» Problem statement: Copy every record exactly, leaving the pictures out.

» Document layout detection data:
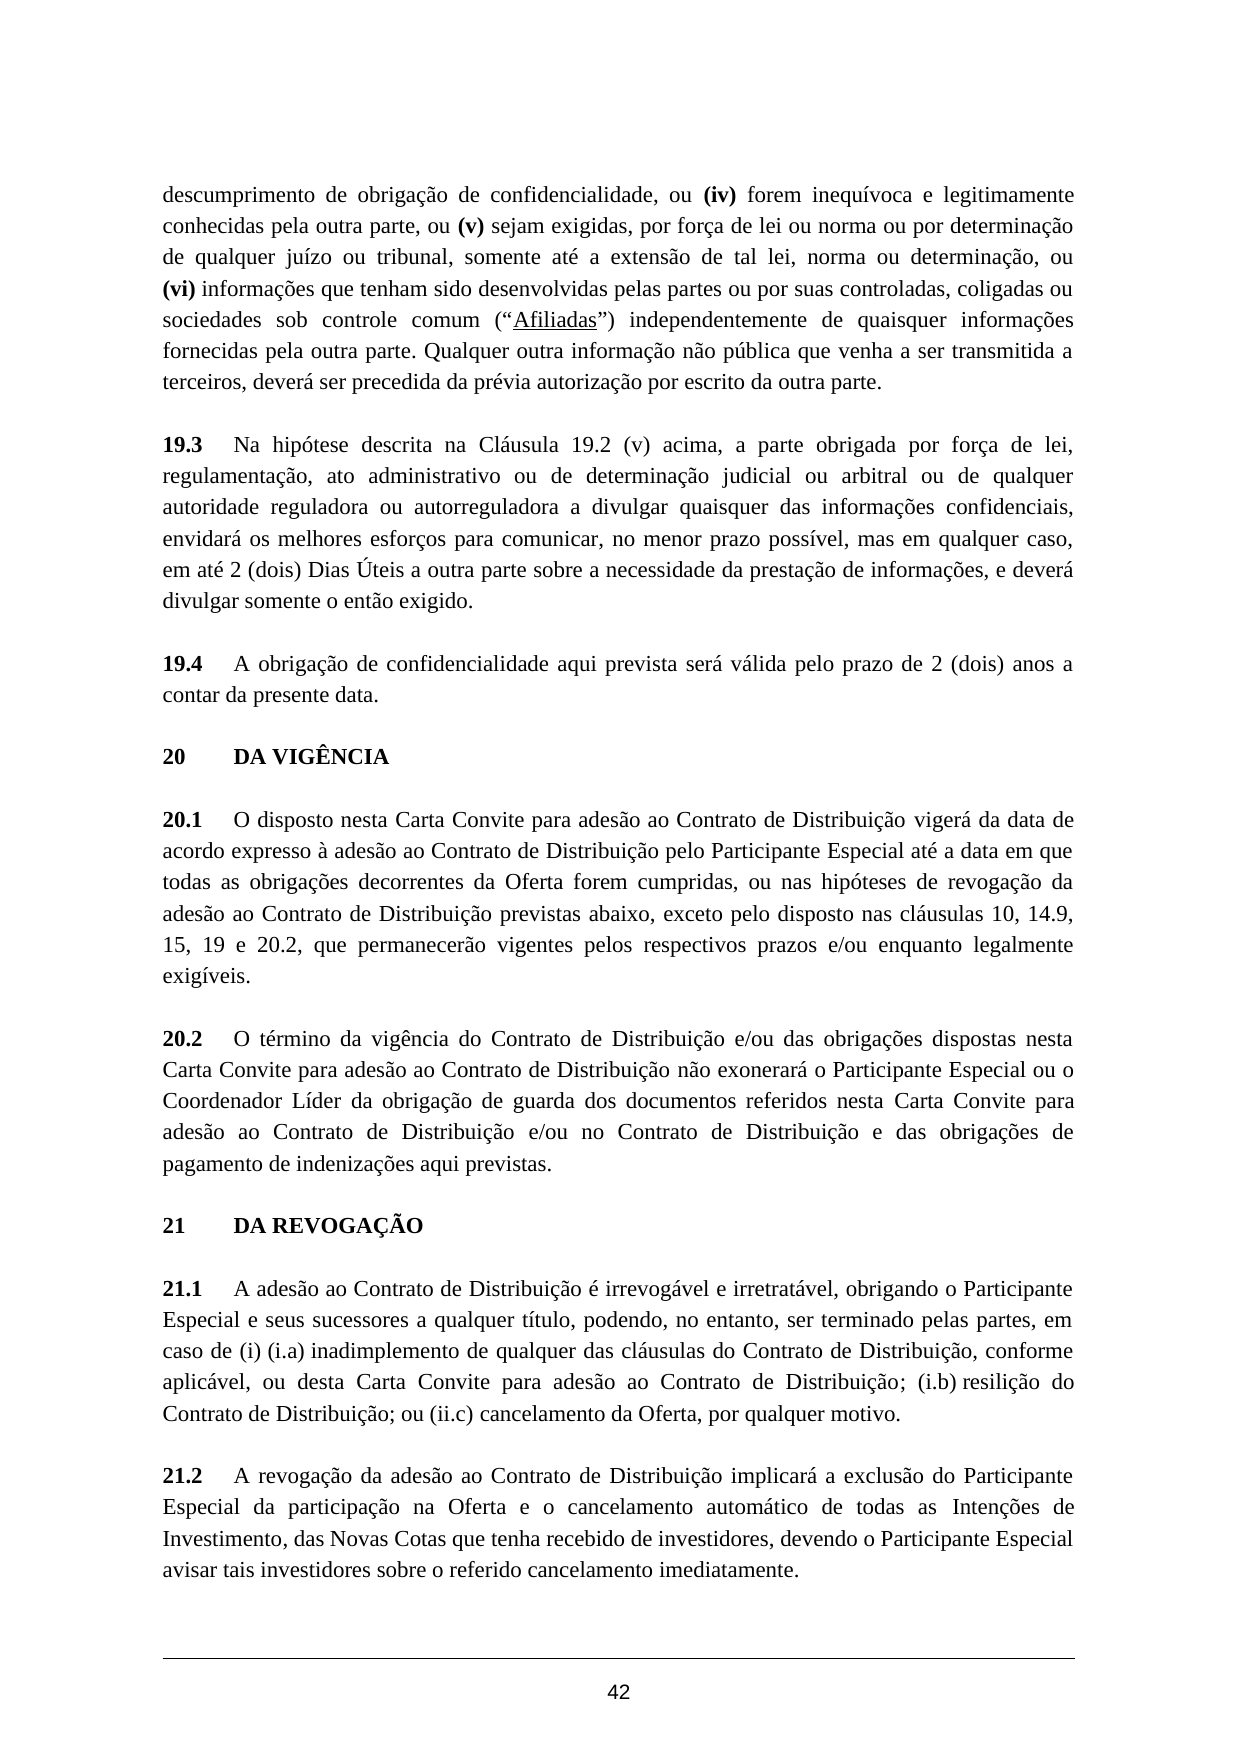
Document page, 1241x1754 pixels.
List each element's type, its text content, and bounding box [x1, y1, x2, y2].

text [162, 177, 1075, 396]
text A obrigação de confidencialidade aqui prevista será válida pelo prazo de 2 (dois) anos a contar da presente data. [162, 646, 1075, 708]
text O disposto nesta Carta Convite para adesão ao Contrato de Distribuição vigerá da data de acordo expresso à adesão ao Contrato de Distribuição pelo Participante Especial até a data em que todas as obrigações decorrentes da Oferta forem cumpridas, ou nas hipóteses de revogação da adesão ao Contrato de Distribuição previstas abaixo, exceto pelo disposto nas cláusulas 10, 14.9, 15, 19 e 20.2, que permanecerão vigentes pelos respectivos prazos e/ou enquanto legalmente exigíveis. [162, 802, 1075, 990]
text DA VIGÊNCIA [162, 740, 1075, 771]
text O término da vigência do Contrato de Distribuição e/ou das obrigações dispostas nesta Carta Convite para adesão ao Contrato de Distribuição não exonerará o Participante Especial ou o Coordenador Líder da obrigação de guarda dos documentos referidos nesta Carta Convite para adesão ao Contrato de Distribuição e/ou no Contrato de Distribuição e das obrigações de pagamento de indenizações aqui previstas. [162, 1021, 1075, 1177]
text DA REVOGAÇÃO [162, 1208, 1075, 1240]
text A adesão ao Contrato de Distribuição é irrevogável e irretratável, obrigando o Participante Especial e seus sucessores a qualquer título, podendo, no entanto, ser terminado pelas partes, em caso de (i) (i.a) inadimplemento de qualquer das cláusulas do Contrato de Distribuição, conforme aplicável, ou desta Carta Convite para adesão ao Contrato de Distribuição; (i.b) resilição do Contrato de Distribuição; ou (ii.c) cancelamento da Oferta, por qualquer motivo. [162, 1271, 1075, 1427]
text A revogação da adesão ao Contrato de Distribuição implicará a exclusão do Participante Especial da participação na Oferta e o cancelamento automático de todas as Intenções de Investimento, das Novas Cotas que tenha recebido de investidores, devendo o Participante Especial avisar tais investidores sobre o referido cancelamento imediatamente. [162, 1458, 1075, 1583]
text Na hipótese descrita na Cláusula 19.2 (v) acima, a parte obrigada por força de lei, regulamentação, ato administrativo ou de determinação judicial ou arbitral ou de qualquer autoridade reguladora ou autorreguladora a divulgar quaisquer das informações confidenciais, envidará os melhores esforços para comunicar, no menor prazo possível, mas em qualquer caso, em até 2 (dois) Dias Úteis a outra parte sobre a necessidade da prestação de informações, e deverá divulgar somente o então exigido. [162, 427, 1075, 615]
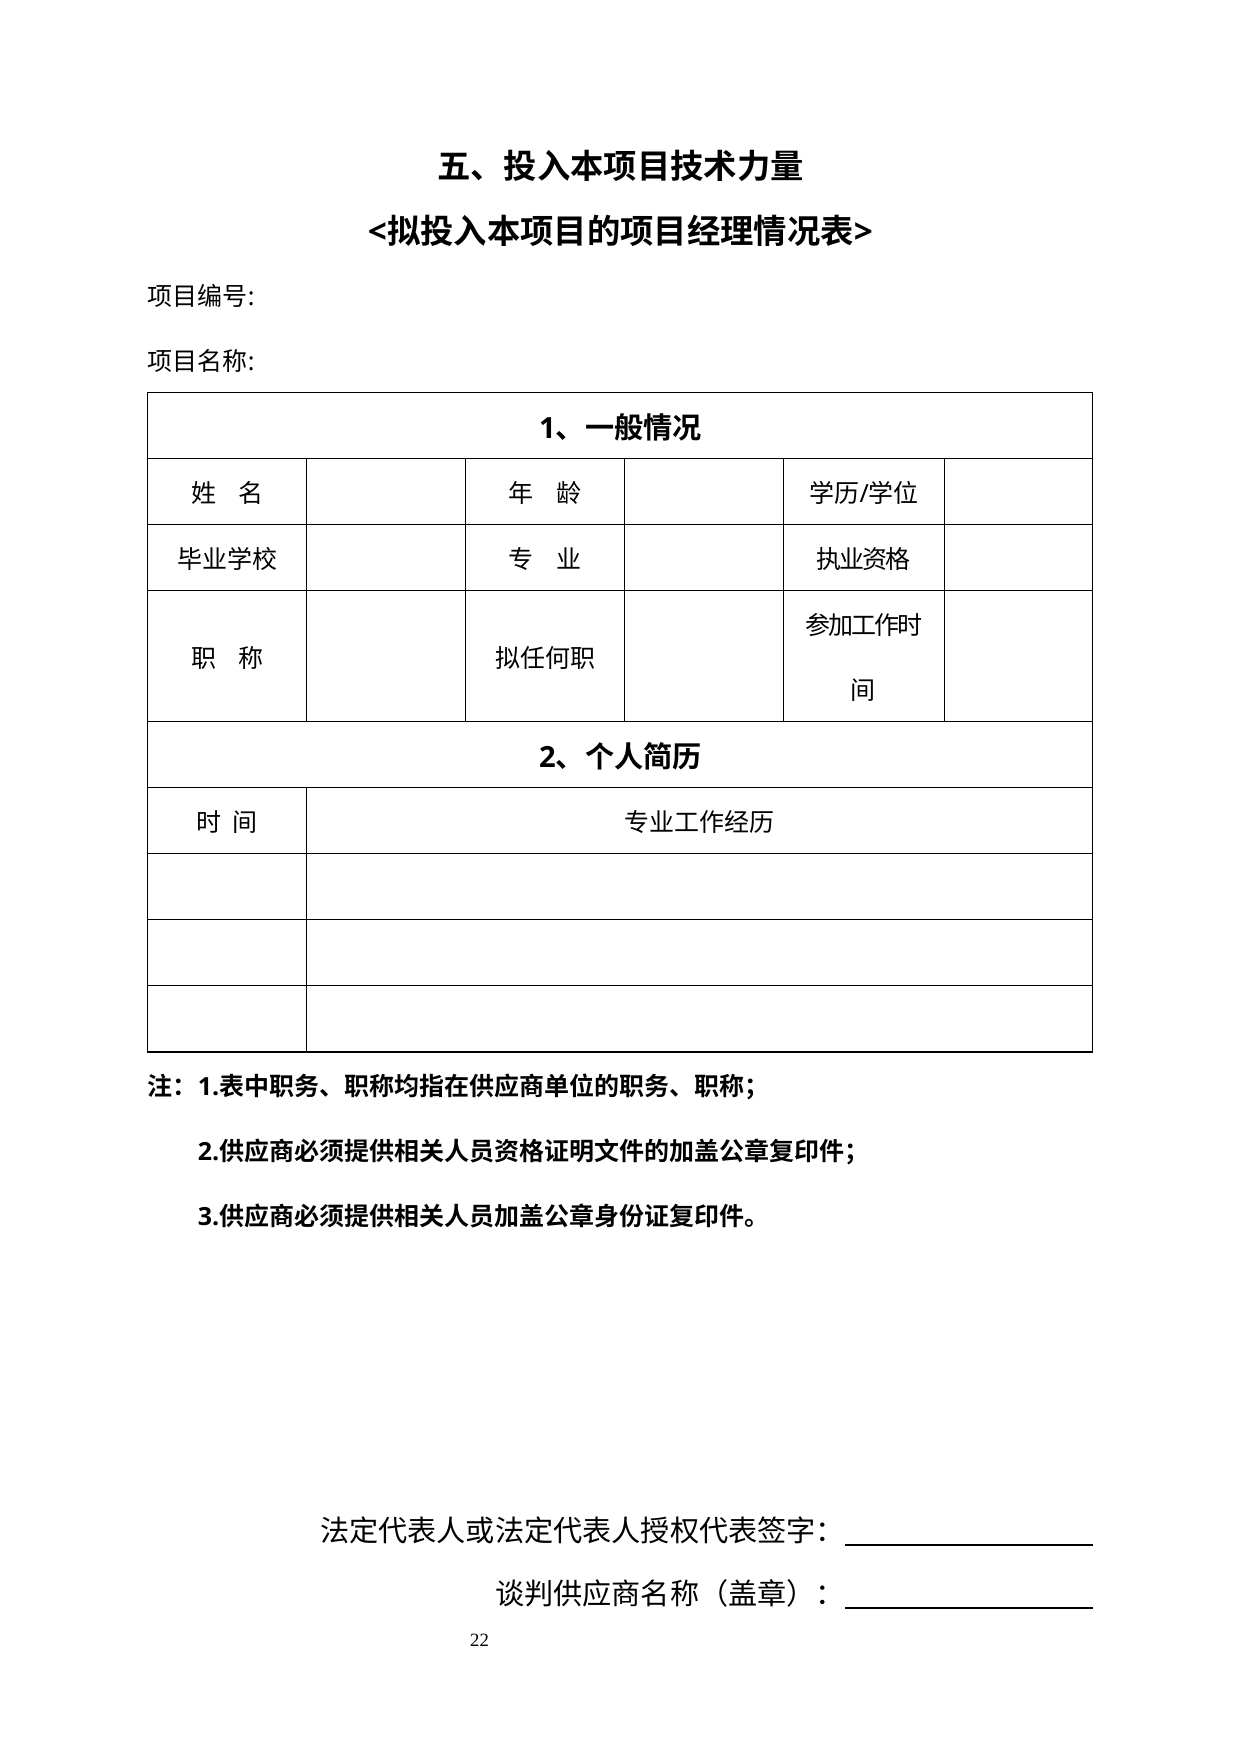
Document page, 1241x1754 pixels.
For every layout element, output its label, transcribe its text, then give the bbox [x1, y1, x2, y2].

table_cell [307, 591, 465, 721]
text 法定代表人或法定代表人授权代表签字： [148, 1507, 1093, 1550]
subtitle 五、投入本项目技术力量 [148, 132, 1093, 197]
table_cell 拟任何职 [466, 591, 624, 721]
text 项目编号: [148, 262, 1093, 327]
table_cell [307, 854, 1092, 919]
table_cell [148, 986, 306, 1051]
text 谈判供应商名称（盖章）： [148, 1571, 1093, 1613]
table_cell 年 龄 [466, 459, 624, 524]
table_cell [307, 459, 465, 524]
table_cell [307, 986, 1092, 1051]
table_cell [625, 525, 783, 590]
table_cell [307, 525, 465, 590]
text <拟投入本项目的项目经理情况表> [148, 197, 1093, 262]
table_cell 学历/学位 [784, 459, 944, 524]
table_cell 毕业学校 [148, 525, 306, 590]
table_cell 时 间 [148, 788, 306, 853]
table_cell 职 称 [148, 591, 306, 721]
table_cell [945, 459, 1092, 524]
table_cell [625, 591, 783, 721]
table_cell [625, 459, 783, 524]
list 3.供应商必须提供相关人员加盖公章身份证复印件。 [148, 1182, 1093, 1247]
table_cell 2、个人简历 [148, 722, 1092, 787]
list 2.供应商必须提供相关人员资格证明文件的加盖公章复印件； [148, 1117, 1093, 1182]
table_cell 执业资格 [784, 525, 944, 590]
table_cell 姓 名 [148, 459, 306, 524]
table_cell 参加工作时间 [784, 591, 944, 721]
table_cell 专 业 [466, 525, 624, 590]
text 项目名称: [148, 327, 1093, 392]
table_cell [148, 854, 306, 919]
table_cell [945, 525, 1092, 590]
table_cell 专业工作经历 [307, 788, 1092, 853]
table_cell [945, 591, 1092, 721]
table_cell [148, 920, 306, 985]
table_cell [307, 920, 1092, 985]
table_header 1、一般情况 [148, 393, 1092, 458]
text 注：1.表中职务、职称均指在供应商单位的职务、职称； [148, 1053, 1093, 1117]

» Response box:
Document page, 1241x1754 pixels.
List each element's type, its text content, and bounding box [x1, y1, x2, y2].

text [162, 177, 1075, 396]
text A obrigação de confidencialidade aqui prevista será válida pelo prazo de 2 (dois) anos a contar da presente data. [162, 646, 1075, 708]
text O disposto nesta Carta Convite para adesão ao Contrato de Distribuição vigerá da data de acordo expresso à adesão ao Contrato de Distribuição pelo Participante Especial até a data em que todas as obrigações decorrentes da Oferta forem cumpridas, ou nas hipóteses de revogação da adesão ao Contrato de Distribuição previstas abaixo, exceto pelo disposto nas cláusulas 10, 14.9, 15, 19 e 20.2, que permanecerão vigentes pelos respectivos prazos e/ou enquanto legalmente exigíveis. [162, 802, 1075, 990]
text DA VIGÊNCIA [162, 740, 1075, 771]
text O término da vigência do Contrato de Distribuição e/ou das obrigações dispostas nesta Carta Convite para adesão ao Contrato de Distribuição não exonerará o Participante Especial ou o Coordenador Líder da obrigação de guarda dos documentos referidos nesta Carta Convite para adesão ao Contrato de Distribuição e/ou no Contrato de Distribuição e das obrigações de pagamento de indenizações aqui previstas. [162, 1021, 1075, 1177]
text DA REVOGAÇÃO [162, 1208, 1075, 1240]
text A adesão ao Contrato de Distribuição é irrevogável e irretratável, obrigando o Participante Especial e seus sucessores a qualquer título, podendo, no entanto, ser terminado pelas partes, em caso de (i) (i.a) inadimplemento de qualquer das cláusulas do Contrato de Distribuição, conforme aplicável, ou desta Carta Convite para adesão ao Contrato de Distribuição; (i.b) resilição do Contrato de Distribuição; ou (ii.c) cancelamento da Oferta, por qualquer motivo. [162, 1271, 1075, 1427]
text A revogação da adesão ao Contrato de Distribuição implicará a exclusão do Participante Especial da participação na Oferta e o cancelamento automático de todas as Intenções de Investimento, das Novas Cotas que tenha recebido de investidores, devendo o Participante Especial avisar tais investidores sobre o referido cancelamento imediatamente. [162, 1458, 1075, 1583]
text Na hipótese descrita na Cláusula 19.2 (v) acima, a parte obrigada por força de lei, regulamentação, ato administrativo ou de determinação judicial ou arbitral ou de qualquer autoridade reguladora ou autorreguladora a divulgar quaisquer das informações confidenciais, envidará os melhores esforços para comunicar, no menor prazo possível, mas em qualquer caso, em até 2 (dois) Dias Úteis a outra parte sobre a necessidade da prestação de informações, e deverá divulgar somente o então exigido. [162, 427, 1075, 615]
Document page, 1241x1754 pixels.
For every layout element, output its label, transcribe its text, then give the bbox [x1, y1, x2, y2].

table_cell [307, 591, 465, 721]
text 法定代表人或法定代表人授权代表签字： [148, 1507, 1093, 1550]
subtitle 五、投入本项目技术力量 [148, 132, 1093, 197]
table_cell 拟任何职 [466, 591, 624, 721]
text 项目编号: [148, 262, 1093, 327]
table_cell [307, 854, 1092, 919]
table_cell [148, 986, 306, 1051]
text 谈判供应商名称（盖章）： [148, 1571, 1093, 1613]
table_cell 年 龄 [466, 459, 624, 524]
table_cell [307, 459, 465, 524]
table_cell [307, 986, 1092, 1051]
table_cell [625, 525, 783, 590]
table_cell [307, 525, 465, 590]
text <拟投入本项目的项目经理情况表> [148, 197, 1093, 262]
table_cell 学历/学位 [784, 459, 944, 524]
table_cell 毕业学校 [148, 525, 306, 590]
table_cell 时 间 [148, 788, 306, 853]
table_cell 职 称 [148, 591, 306, 721]
table_cell [945, 459, 1092, 524]
table_cell [625, 591, 783, 721]
table_cell [625, 459, 783, 524]
list 3.供应商必须提供相关人员加盖公章身份证复印件。 [148, 1182, 1093, 1247]
table_cell 2、个人简历 [148, 722, 1092, 787]
list 2.供应商必须提供相关人员资格证明文件的加盖公章复印件； [148, 1117, 1093, 1182]
table_cell 执业资格 [784, 525, 944, 590]
table_cell 姓 名 [148, 459, 306, 524]
table_cell 参加工作时间 [784, 591, 944, 721]
table_cell 专 业 [466, 525, 624, 590]
text 项目名称: [148, 327, 1093, 392]
table_cell [148, 854, 306, 919]
table_cell [945, 525, 1092, 590]
table_cell 专业工作经历 [307, 788, 1092, 853]
table_cell [945, 591, 1092, 721]
table_cell [148, 920, 306, 985]
table_cell [307, 920, 1092, 985]
table_header 1、一般情况 [148, 393, 1092, 458]
text 注：1.表中职务、职称均指在供应商单位的职务、职称； [148, 1053, 1093, 1117]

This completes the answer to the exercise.